Julgar o comportamento das pessoas que na sua livre vontade se deliciam com a volúpia do crédito fácil é tão arriscado como repetir o slogan dos anos mais duros da troika, que condenava moralmente os portugueses por terem “vivido acima das suas possibilidades”. Mas lêem-se estes números e só por hipocrisia não se reconhece que o país está outra vez a cair numa perigosa espiral de endividamento.
É sempre possível temperar este discurso pessimista dizendo que os números registados pelo Banco de Portugal surgem após cinco anos em que as famílias (e o sector privado no seu todo) apertaram o cinto e reduziram o peso das suas dívidas de 270% para próximo de 200% do PIB. Ou garantindo ser normal que, com os rendimentos reais a subirem um pouco e o desemprego em queda, as pessoas voltem a gastar o que têm mais o que pedem ao banco.
Mas há nesta bonomia o mesmo perigo do laxismo cultivados por uma parte muito significativa das famílias e pela banca entre 2000 e 2010. Quando uma economia cresce 2,3% e o crédito ao consumo ronda os 20%, algo vai mal; quando a taxa de poupança dos portugueses se situa nuns magros 5,1% do PIB, é óbvio que se gasta mais do que seria prudente.
Não há forma de desmentir que a euforia do crédito ao consumo é sinal de que nem a banca nem os consumidores conservam na memória a relação entre o excesso de dívida e as dores de um abrandamento da economia (e ainda menos os impactes de uma crise).
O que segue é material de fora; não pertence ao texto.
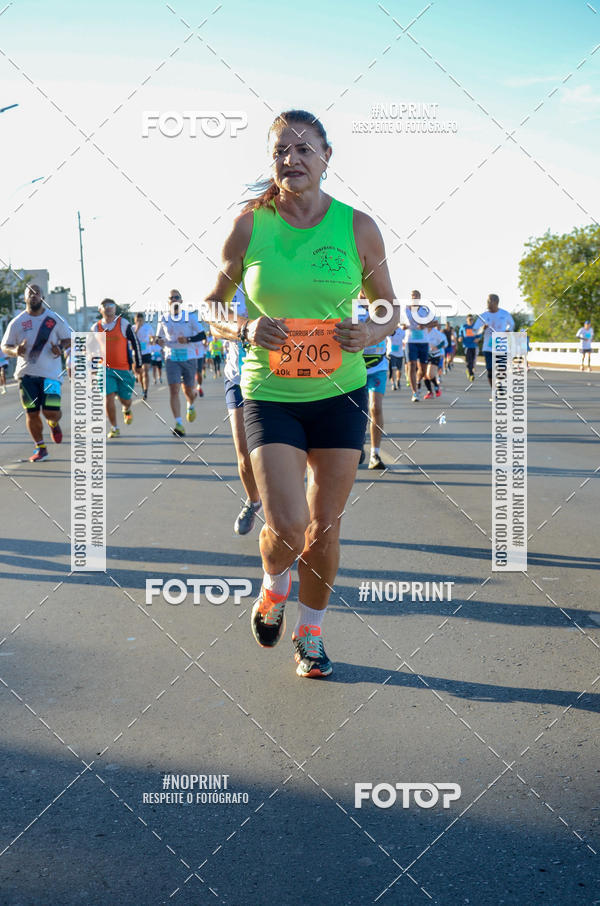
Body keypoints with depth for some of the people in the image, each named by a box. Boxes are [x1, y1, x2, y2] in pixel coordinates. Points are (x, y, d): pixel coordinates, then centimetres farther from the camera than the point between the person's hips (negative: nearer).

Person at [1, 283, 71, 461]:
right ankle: (40, 448, 19)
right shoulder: (17, 322, 4)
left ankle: (54, 424, 27)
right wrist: (15, 351, -16)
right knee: (32, 413, 2)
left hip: (51, 373, -1)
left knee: (51, 412, -11)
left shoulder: (54, 319, 3)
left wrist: (61, 348, -11)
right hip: (26, 373, 1)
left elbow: (68, 339, 11)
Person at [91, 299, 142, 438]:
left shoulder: (124, 324, -3)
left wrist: (138, 365, 3)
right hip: (106, 369, 1)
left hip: (124, 369, 0)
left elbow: (135, 344, 3)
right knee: (109, 398, -12)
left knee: (125, 399, 6)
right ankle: (114, 428, 0)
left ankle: (126, 410, 44)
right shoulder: (96, 328, 3)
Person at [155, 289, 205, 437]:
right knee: (173, 390, -13)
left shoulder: (190, 316, 0)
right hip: (172, 358, 1)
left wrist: (188, 339, -16)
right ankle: (179, 424, -17)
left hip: (189, 358, 0)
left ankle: (190, 406, 48)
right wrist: (159, 342, -6)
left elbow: (202, 335, 1)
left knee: (188, 390, 11)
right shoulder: (163, 319, 6)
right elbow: (159, 337, 18)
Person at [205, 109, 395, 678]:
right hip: (269, 393, -1)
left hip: (340, 393, 1)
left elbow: (389, 309, 9)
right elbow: (211, 307, 5)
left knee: (324, 528, 6)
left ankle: (310, 632, 30)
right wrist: (245, 329, -15)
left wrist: (370, 334, -13)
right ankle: (273, 588, 23)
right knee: (286, 528, -13)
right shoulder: (250, 225, -4)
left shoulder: (357, 227, -2)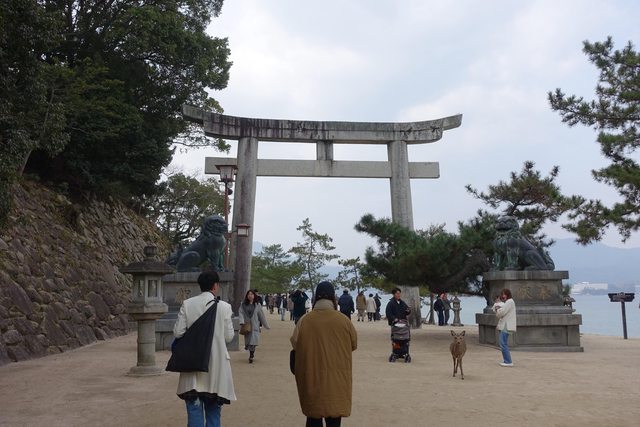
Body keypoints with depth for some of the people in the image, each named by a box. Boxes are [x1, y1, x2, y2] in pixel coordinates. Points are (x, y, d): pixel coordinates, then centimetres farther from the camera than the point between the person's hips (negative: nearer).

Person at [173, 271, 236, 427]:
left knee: (194, 412, 7)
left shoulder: (187, 304, -5)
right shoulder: (224, 306, -8)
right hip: (216, 366, 0)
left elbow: (178, 332, -4)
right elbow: (229, 337, -3)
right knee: (213, 413, 14)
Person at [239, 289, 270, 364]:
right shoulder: (243, 305, 5)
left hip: (255, 326, -1)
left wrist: (266, 325, 8)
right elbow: (240, 313, -3)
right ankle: (252, 353, 28)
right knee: (247, 340, 4)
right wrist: (242, 322, -20)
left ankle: (251, 357, 0)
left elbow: (262, 315, 7)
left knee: (253, 341, -8)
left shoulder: (257, 305, 5)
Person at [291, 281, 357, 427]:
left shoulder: (304, 321, -9)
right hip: (337, 381, 0)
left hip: (311, 381, 1)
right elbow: (354, 345, 4)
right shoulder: (344, 321, -8)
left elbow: (295, 345, 0)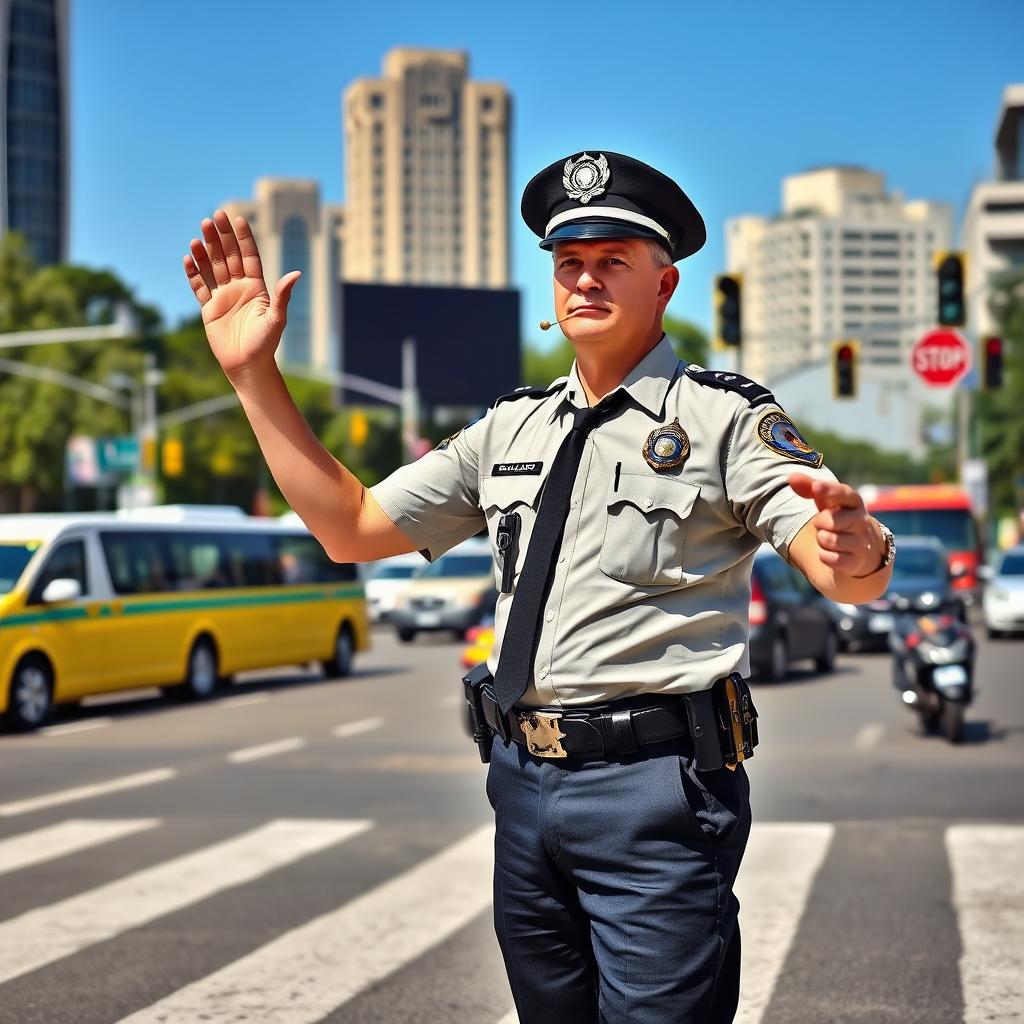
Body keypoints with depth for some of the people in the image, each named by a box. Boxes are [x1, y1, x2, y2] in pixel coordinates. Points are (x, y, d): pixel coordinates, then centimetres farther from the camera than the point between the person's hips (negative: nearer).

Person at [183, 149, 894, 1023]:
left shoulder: (724, 416, -4)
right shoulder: (511, 428, 12)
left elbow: (846, 579, -15)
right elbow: (351, 528, 11)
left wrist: (859, 550, -41)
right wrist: (253, 370, 5)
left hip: (657, 790, -6)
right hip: (525, 784, 6)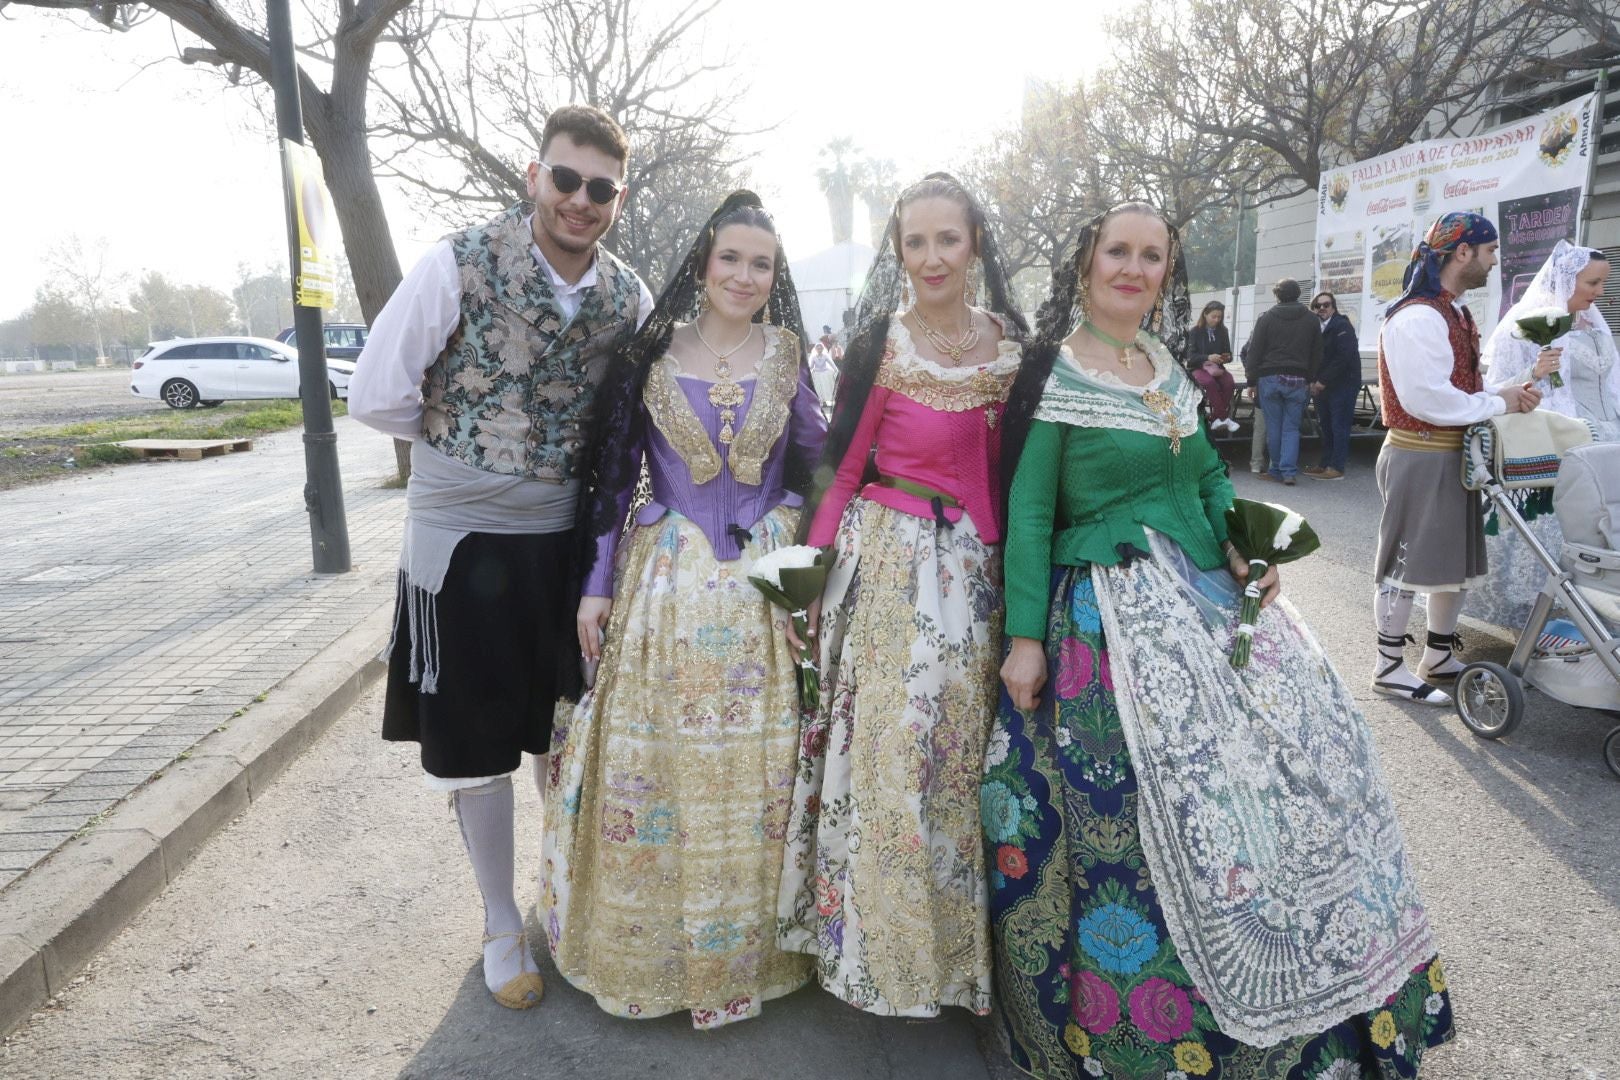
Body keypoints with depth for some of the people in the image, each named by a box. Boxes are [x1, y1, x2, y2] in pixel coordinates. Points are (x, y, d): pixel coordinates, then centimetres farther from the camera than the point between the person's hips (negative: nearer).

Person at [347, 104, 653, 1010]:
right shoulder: (459, 267, -12)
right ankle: (503, 925, 31)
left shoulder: (631, 298, -1)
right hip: (465, 538, -3)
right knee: (478, 746, 10)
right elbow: (378, 397, -9)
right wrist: (473, 443, -3)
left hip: (570, 538, 3)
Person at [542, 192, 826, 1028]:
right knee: (653, 763, 5)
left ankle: (744, 948, 27)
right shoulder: (651, 355, 2)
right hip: (665, 581, 0)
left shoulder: (786, 356, 5)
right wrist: (597, 583, 0)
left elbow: (816, 463, 8)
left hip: (764, 584, 1)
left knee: (752, 770, 7)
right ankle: (650, 944, 27)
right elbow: (614, 475, 3)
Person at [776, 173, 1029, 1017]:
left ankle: (954, 936, 32)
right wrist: (810, 570, -8)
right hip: (887, 561, -4)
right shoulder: (882, 344, -7)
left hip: (975, 566, 4)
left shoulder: (1011, 344, 5)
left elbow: (1013, 466, 10)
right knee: (886, 749, 3)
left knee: (958, 750, 12)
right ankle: (877, 937, 25)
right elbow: (842, 470, -4)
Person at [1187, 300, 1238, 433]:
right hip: (1198, 368, -3)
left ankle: (1216, 419, -25)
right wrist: (1208, 357, -24)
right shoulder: (1196, 331, 1)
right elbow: (1191, 356, -7)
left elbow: (1228, 353, 15)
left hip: (1217, 367, 3)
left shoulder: (1222, 331, 11)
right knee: (1210, 382, -36)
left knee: (1228, 381, -30)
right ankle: (1223, 418, -33)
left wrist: (1227, 357, -10)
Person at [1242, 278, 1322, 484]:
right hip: (1297, 380, 2)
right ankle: (1289, 471, -5)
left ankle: (1277, 469, 10)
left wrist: (1251, 380, 3)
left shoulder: (1266, 319, 0)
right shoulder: (1310, 320, 8)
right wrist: (1311, 379, 15)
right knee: (1291, 428, 4)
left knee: (1273, 427, 5)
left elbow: (1254, 352, -2)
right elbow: (1316, 354, 10)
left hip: (1269, 378, -2)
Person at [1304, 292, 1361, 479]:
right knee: (1326, 426, 11)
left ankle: (1336, 468, -3)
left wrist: (1323, 381, -17)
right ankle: (1325, 464, 18)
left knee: (1339, 426, -5)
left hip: (1343, 384, -7)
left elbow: (1344, 357, -18)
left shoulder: (1342, 326, -10)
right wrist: (1314, 382, -1)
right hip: (1322, 386, 7)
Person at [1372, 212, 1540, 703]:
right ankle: (1389, 666, 12)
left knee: (1459, 561, 16)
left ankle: (1439, 656, 30)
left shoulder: (1456, 314, 15)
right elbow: (1427, 400, -25)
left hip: (1456, 456, 10)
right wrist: (1499, 403, -13)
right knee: (1406, 564, 0)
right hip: (1420, 458, -10)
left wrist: (1510, 394, 2)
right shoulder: (1417, 318, -18)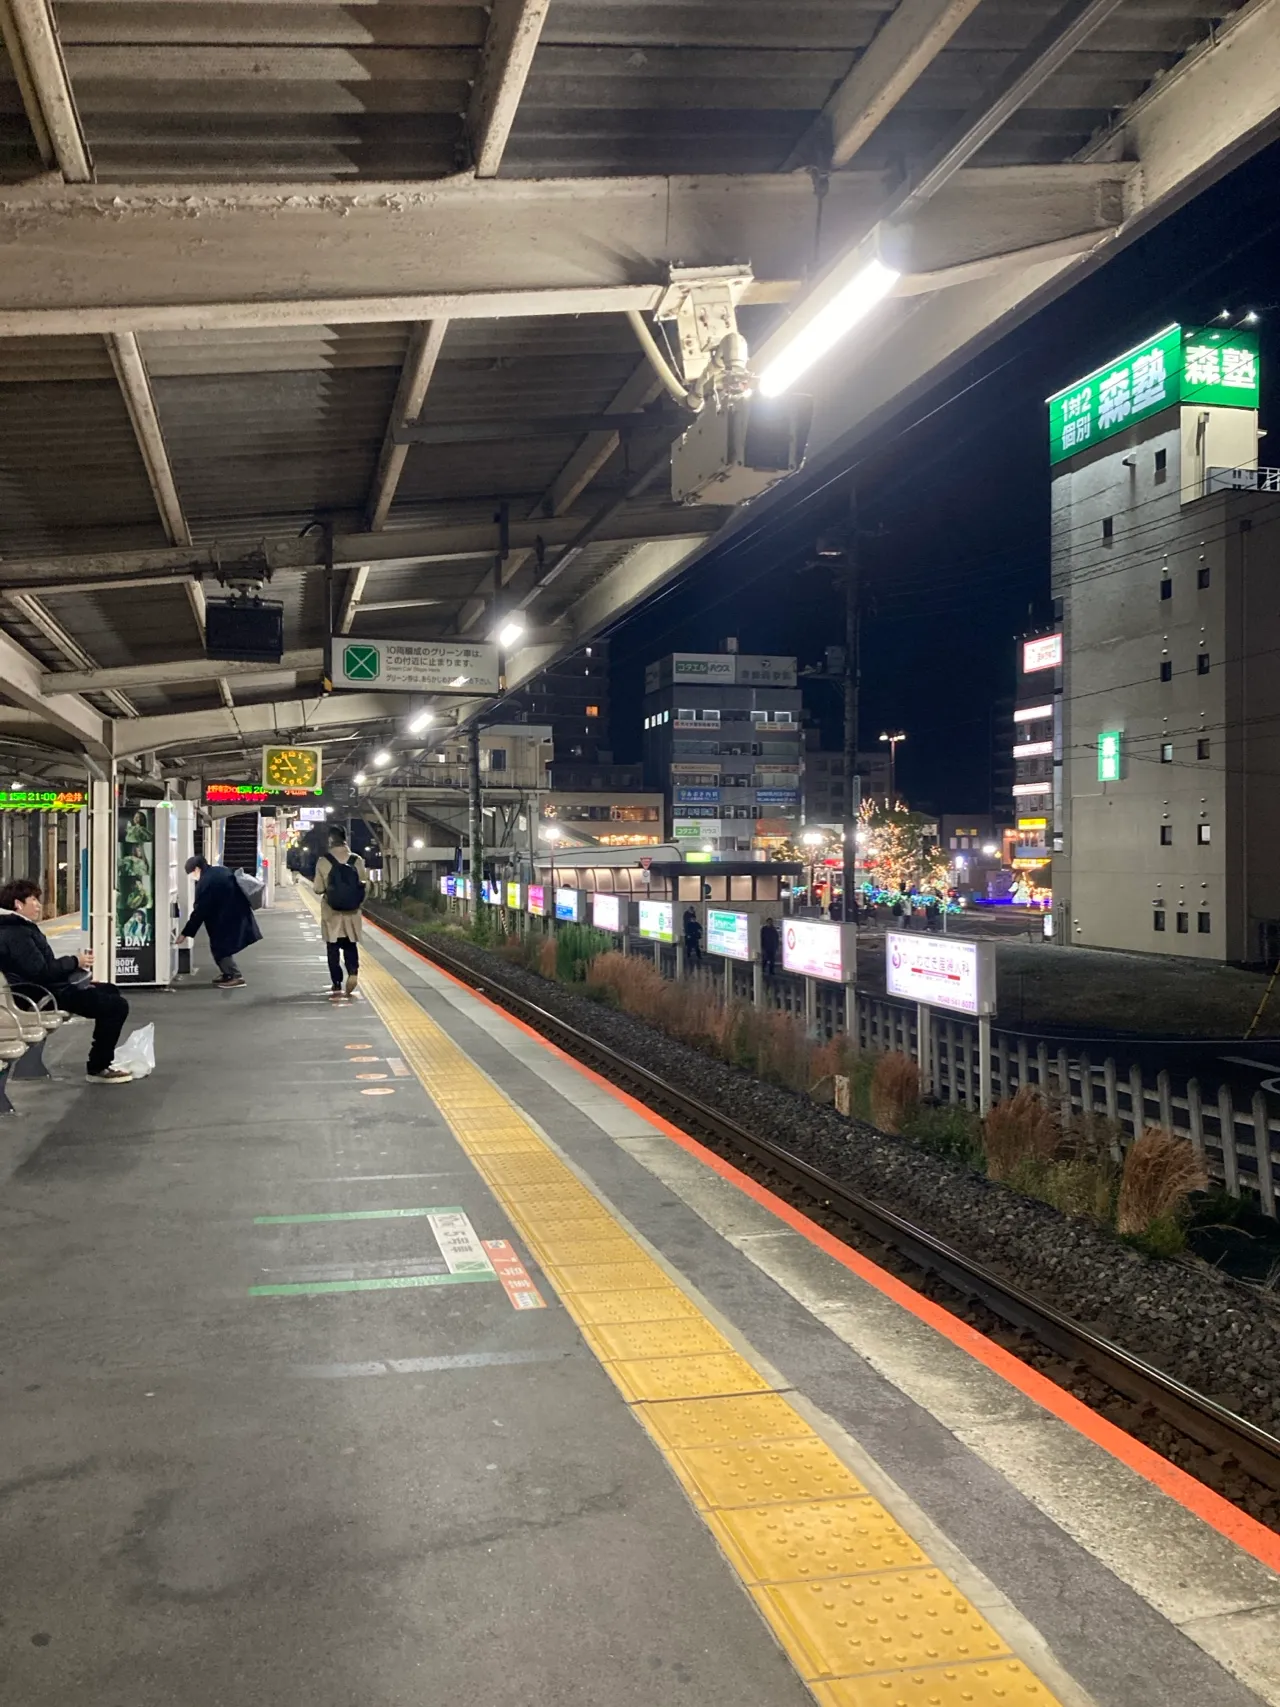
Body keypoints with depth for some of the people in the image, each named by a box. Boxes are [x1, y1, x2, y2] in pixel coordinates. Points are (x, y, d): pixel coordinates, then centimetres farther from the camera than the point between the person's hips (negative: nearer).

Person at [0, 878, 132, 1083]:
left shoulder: (18, 929, 16)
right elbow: (41, 971, -27)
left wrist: (72, 965, 4)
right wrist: (74, 961, -14)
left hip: (49, 988, 11)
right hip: (41, 996, -11)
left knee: (109, 990, 24)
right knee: (117, 1005, -15)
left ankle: (102, 1058, 22)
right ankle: (97, 1068, -5)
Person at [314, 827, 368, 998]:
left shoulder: (323, 861, -10)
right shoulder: (357, 860, -5)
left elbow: (318, 889, -8)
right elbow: (365, 886, -1)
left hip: (331, 912, -1)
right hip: (352, 912, 1)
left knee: (333, 947, 10)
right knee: (350, 944, 14)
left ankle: (336, 984, 11)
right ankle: (353, 971, -11)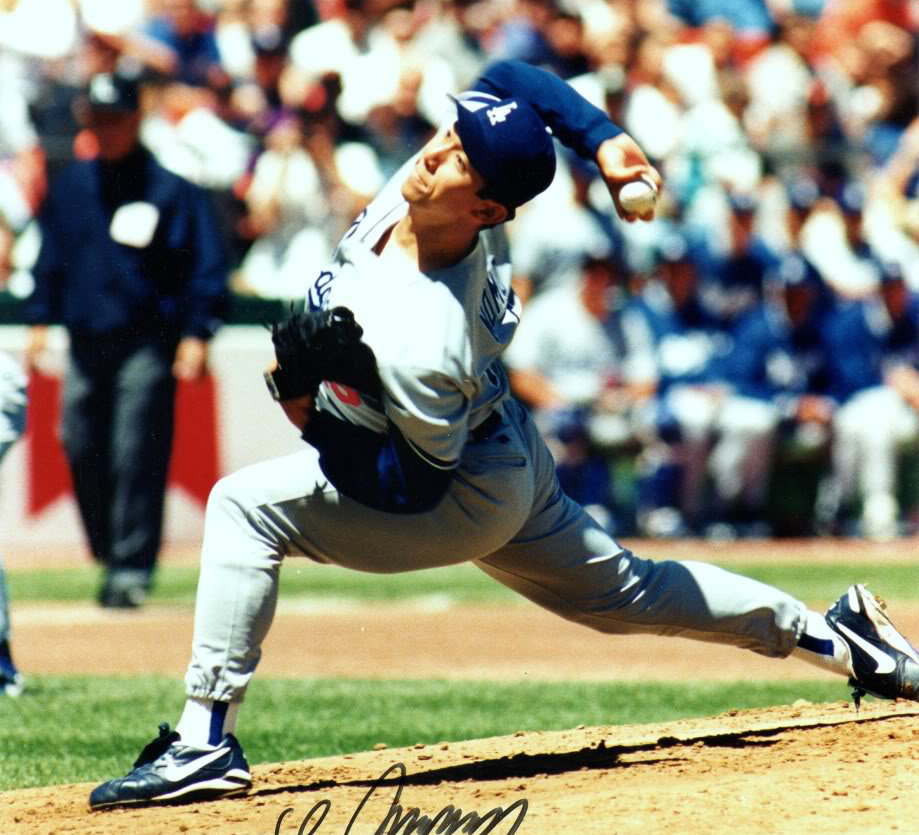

É bom saber que há hoje em Portugal um clima de confiança, mas, como recorda a cada passo o Banco de Portugal, esse clima gera uma euforia que roça a irresponsabilidade.
Para já, tudo parece sob controlo. Mas se por acaso, um dia, a economia arrefecer, os juros subirem e o desemprego aumentar, voltaremos a viver os terríveis dilemas do sobreendividamento e, eventualmente, a ter de pagar os excessos cometidos pela banca.